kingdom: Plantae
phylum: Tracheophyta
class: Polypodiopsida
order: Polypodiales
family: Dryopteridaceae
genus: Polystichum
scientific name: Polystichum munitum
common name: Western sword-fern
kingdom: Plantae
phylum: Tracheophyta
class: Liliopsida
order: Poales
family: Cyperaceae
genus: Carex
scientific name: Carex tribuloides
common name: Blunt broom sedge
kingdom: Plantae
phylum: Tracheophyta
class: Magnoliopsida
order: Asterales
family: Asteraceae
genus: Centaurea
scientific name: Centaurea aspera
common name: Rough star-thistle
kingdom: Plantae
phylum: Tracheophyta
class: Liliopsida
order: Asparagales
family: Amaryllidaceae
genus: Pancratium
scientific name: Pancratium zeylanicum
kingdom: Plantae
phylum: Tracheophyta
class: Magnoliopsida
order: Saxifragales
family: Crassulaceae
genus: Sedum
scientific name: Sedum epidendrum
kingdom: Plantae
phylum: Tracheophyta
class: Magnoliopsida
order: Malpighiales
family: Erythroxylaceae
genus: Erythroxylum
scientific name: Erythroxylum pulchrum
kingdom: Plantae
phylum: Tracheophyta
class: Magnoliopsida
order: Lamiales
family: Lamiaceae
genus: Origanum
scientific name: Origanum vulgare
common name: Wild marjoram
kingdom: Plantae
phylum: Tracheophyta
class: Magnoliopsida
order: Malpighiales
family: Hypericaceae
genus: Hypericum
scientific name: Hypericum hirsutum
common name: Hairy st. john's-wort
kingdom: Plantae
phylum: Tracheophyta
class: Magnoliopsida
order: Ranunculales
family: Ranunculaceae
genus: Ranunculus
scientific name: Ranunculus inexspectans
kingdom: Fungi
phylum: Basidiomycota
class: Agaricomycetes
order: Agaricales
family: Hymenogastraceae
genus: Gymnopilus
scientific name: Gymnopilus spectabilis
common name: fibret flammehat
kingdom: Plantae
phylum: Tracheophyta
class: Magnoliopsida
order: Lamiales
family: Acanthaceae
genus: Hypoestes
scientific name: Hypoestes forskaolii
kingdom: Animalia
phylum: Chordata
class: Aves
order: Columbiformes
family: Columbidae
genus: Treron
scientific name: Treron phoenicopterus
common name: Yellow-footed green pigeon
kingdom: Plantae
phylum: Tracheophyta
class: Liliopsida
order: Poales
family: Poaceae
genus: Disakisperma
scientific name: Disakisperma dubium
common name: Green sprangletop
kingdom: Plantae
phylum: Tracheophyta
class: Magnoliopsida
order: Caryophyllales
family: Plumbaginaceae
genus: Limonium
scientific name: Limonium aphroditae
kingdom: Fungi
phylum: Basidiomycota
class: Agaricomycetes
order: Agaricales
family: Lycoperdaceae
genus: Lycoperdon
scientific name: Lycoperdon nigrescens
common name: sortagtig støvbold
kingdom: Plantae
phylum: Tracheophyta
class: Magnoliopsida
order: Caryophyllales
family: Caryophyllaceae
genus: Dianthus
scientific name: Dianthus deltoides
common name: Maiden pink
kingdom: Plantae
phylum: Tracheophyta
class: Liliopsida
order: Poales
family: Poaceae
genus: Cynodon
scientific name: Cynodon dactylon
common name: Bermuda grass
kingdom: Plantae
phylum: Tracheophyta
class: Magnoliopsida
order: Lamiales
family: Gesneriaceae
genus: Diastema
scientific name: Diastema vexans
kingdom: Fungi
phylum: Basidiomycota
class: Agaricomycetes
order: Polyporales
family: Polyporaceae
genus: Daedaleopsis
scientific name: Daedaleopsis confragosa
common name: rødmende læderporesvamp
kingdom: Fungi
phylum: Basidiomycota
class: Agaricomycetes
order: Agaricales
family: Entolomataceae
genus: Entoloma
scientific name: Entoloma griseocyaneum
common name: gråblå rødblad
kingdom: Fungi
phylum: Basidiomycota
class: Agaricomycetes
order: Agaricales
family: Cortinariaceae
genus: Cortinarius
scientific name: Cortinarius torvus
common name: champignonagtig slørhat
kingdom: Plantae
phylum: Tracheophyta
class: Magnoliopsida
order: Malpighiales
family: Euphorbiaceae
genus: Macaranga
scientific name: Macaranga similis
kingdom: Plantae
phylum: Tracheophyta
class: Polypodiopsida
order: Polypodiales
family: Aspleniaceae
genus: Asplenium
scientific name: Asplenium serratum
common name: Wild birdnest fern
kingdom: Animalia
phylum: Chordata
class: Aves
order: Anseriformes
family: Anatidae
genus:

=== Problem statement ===
Arrange every line of the items above as a Markdown table with two columns, Row and Entry. Number the rows in order and leave out any blank lines.

=== Solution to the exercise ===
| Row | Entry |
|---|---|
| 1 | kingdom: Plantae |
| 2 | phylum: Tracheophyta |
| 3 | class: Polypodiopsida |
| 4 | order: Polypodiales |
| 5 | family: Dryopteridaceae |
| 6 | genus: Polystichum |
| 7 | scientific name: Polystichum munitum |
| 8 | common name: Western sword-fern |
| 9 | kingdom: Plantae |
| 10 | phylum: Tracheophyta |
| 11 | class: Liliopsida |
| 12 | order: Poales |
| 13 | family: Cyperaceae |
| 14 | genus: Carex |
| 15 | scientific name: Carex tribuloides |
| 16 | common name: Blunt broom sedge |
| 17 | kingdom: Plantae |
| 18 | phylum: Tracheophyta |
| 19 | class: Magnoliopsida |
| 20 | order: Asterales |
| 21 | family: Asteraceae |
| 22 | genus: Centaurea |
| 23 | scientific name: Centaurea aspera |
| 24 | common name: Rough star-thistle |
| 25 | kingdom: Plantae |
| 26 | phylum: Tracheophyta |
| 27 | class: Liliopsida |
| 28 | order: Asparagales |
| 29 | family: Amaryllidaceae |
| 30 | genus: Pancratium |
| 31 | scientific name: Pancratium zeylanicum |
| 32 | kingdom: Plantae |
| 33 | phylum: Tracheophyta |
| 34 | class: Magnoliopsida |
| 35 | order: Saxifragales |
| 36 | family: Crassulaceae |
| 37 | genus: Sedum |
| 38 | scientific name: Sedum epidendrum |
| 39 | kingdom: Plantae |
| 40 | phylum: Tracheophyta |
| 41 | class: Magnoliopsida |
| 42 | order: Malpighiales |
| 43 | family: Erythroxylaceae |
| 44 | genus: Erythroxylum |
| 45 | scientific name: Erythroxylum pulchrum |
| 46 | kingdom: Plantae |
| 47 | phylum: Tracheophyta |
| 48 | class: Magnoliopsida |
| 49 | order: Lamiales |
| 50 | family: Lamiaceae |
| 51 | genus: Origanum |
| 52 | scientific name: Origanum vulgare |
| 53 | common name: Wild marjoram |
| 54 | kingdom: Plantae |
| 55 | phylum: Tracheophyta |
| 56 | class: Magnoliopsida |
| 57 | order: Malpighiales |
| 58 | family: Hypericaceae |
| 59 | genus: Hypericum |
| 60 | scientific name: Hypericum hirsutum |
| 61 | common name: Hairy st. john's-wort |
| 62 | kingdom: Plantae |
| 63 | phylum: Tracheophyta |
| 64 | class: Magnoliopsida |
| 65 | order: Ranunculales |
| 66 | family: Ranunculaceae |
| 67 | genus: Ranunculus |
| 68 | scientific name: Ranunculus inexspectans |
| 69 | kingdom: Fungi |
| 70 | phylum: Basidiomycota |
| 71 | class: Agaricomycetes |
| 72 | order: Agaricales |
| 73 | family: Hymenogastraceae |
| 74 | genus: Gymnopilus |
| 75 | scientific name: Gymnopilus spectabilis |
| 76 | common name: fibret flammehat |
| 77 | kingdom: Plantae |
| 78 | phylum: Tracheophyta |
| 79 | class: Magnoliopsida |
| 80 | order: Lamiales |
| 81 | family: Acanthaceae |
| 82 | genus: Hypoestes |
| 83 | scientific name: Hypoestes forskaolii |
| 84 | kingdom: Animalia |
| 85 | phylum: Chordata |
| 86 | class: Aves |
| 87 | order: Columbiformes |
| 88 | family: Columbidae |
| 89 | genus: Treron |
| 90 | scientific name: Treron phoenicopterus |
| 91 | common name: Yellow-footed green pigeon |
| 92 | kingdom: Plantae |
| 93 | phylum: Tracheophyta |
| 94 | class: Liliopsida |
| 95 | order: Poales |
| 96 | family: Poaceae |
| 97 | genus: Disakisperma |
| 98 | scientific name: Disakisperma dubium |
| 99 | common name: Green sprangletop |
| 100 | kingdom: Plantae |
| 101 | phylum: Tracheophyta |
| 102 | class: Magnoliopsida |
| 103 | order: Caryophyllales |
| 104 | family: Plumbaginaceae |
| 105 | genus: Limonium |
| 106 | scientific name: Limonium aphroditae |
| 107 | kingdom: Fungi |
| 108 | phylum: Basidiomycota |
| 109 | class: Agaricomycetes |
| 110 | order: Agaricales |
| 111 | family: Lycoperdaceae |
| 112 | genus: Lycoperdon |
| 113 | scientific name: Lycoperdon nigrescens |
| 114 | common name: sortagtig støvbold |
| 115 | kingdom: Plantae |
| 116 | phylum: Tracheophyta |
| 117 | class: Magnoliopsida |
| 118 | order: Caryophyllales |
| 119 | family: Caryophyllaceae |
| 120 | genus: Dianthus |
| 121 | scientific name: Dianthus deltoides |
| 122 | common name: Maiden pink |
| 123 | kingdom: Plantae |
| 124 | phylum: Tracheophyta |
| 125 | class: Liliopsida |
| 126 | order: Poales |
| 127 | family: Poaceae |
| 128 | genus: Cynodon |
| 129 | scientific name: Cynodon dactylon |
| 130 | common name: Bermuda grass |
| 131 | kingdom: Plantae |
| 132 | phylum: Tracheophyta |
| 133 | class: Magnoliopsida |
| 134 | order: Lamiales |
| 135 | family: Gesneriaceae |
| 136 | genus: Diastema |
| 137 | scientific name: Diastema vexans |
| 138 | kingdom: Fungi |
| 139 | phylum: Basidiomycota |
| 140 | class: Agaricomycetes |
| 141 | order: Polyporales |
| 142 | family: Polyporaceae |
| 143 | genus: Daedaleopsis |
| 144 | scientific name: Daedaleopsis confragosa |
| 145 | common name: rødmende læderporesvamp |
| 146 | kingdom: Fungi |
| 147 | phylum: Basidiomycota |
| 148 | class: Agaricomycetes |
| 149 | order: Agaricales |
| 150 | family: Entolomataceae |
| 151 | genus: Entoloma |
| 152 | scientific name: Entoloma griseocyaneum |
| 153 | common name: gråblå rødblad |
| 154 | kingdom: Fungi |
| 155 | phylum: Basidiomycota |
| 156 | class: Agaricomycetes |
| 157 | order: Agaricales |
| 158 | family: Cortinariaceae |
| 159 | genus: Cortinarius |
| 160 | scientific name: Cortinarius torvus |
| 161 | common name: champignonagtig slørhat |
| 162 | kingdom: Plantae |
| 163 | phylum: Tracheophyta |
| 164 | class: Magnoliopsida |
| 165 | order: Malpighiales |
| 166 | family: Euphorbiaceae |
| 167 | genus: Macaranga |
| 168 | scientific name: Macaranga similis |
| 169 | kingdom: Plantae |
| 170 | phylum: Tracheophyta |
| 171 | class: Polypodiopsida |
| 172 | order: Polypodiales |
| 173 | family: Aspleniaceae |
| 174 | genus: Asplenium |
| 175 | scientific name: Asplenium serratum |
| 176 | common name: Wild birdnest fern |
| 177 | kingdom: Animalia |
| 178 | phylum: Chordata |
| 179 | class: Aves |
| 180 | order: Anseriformes |
| 181 | family: Anatidae |
| 182 | genus: |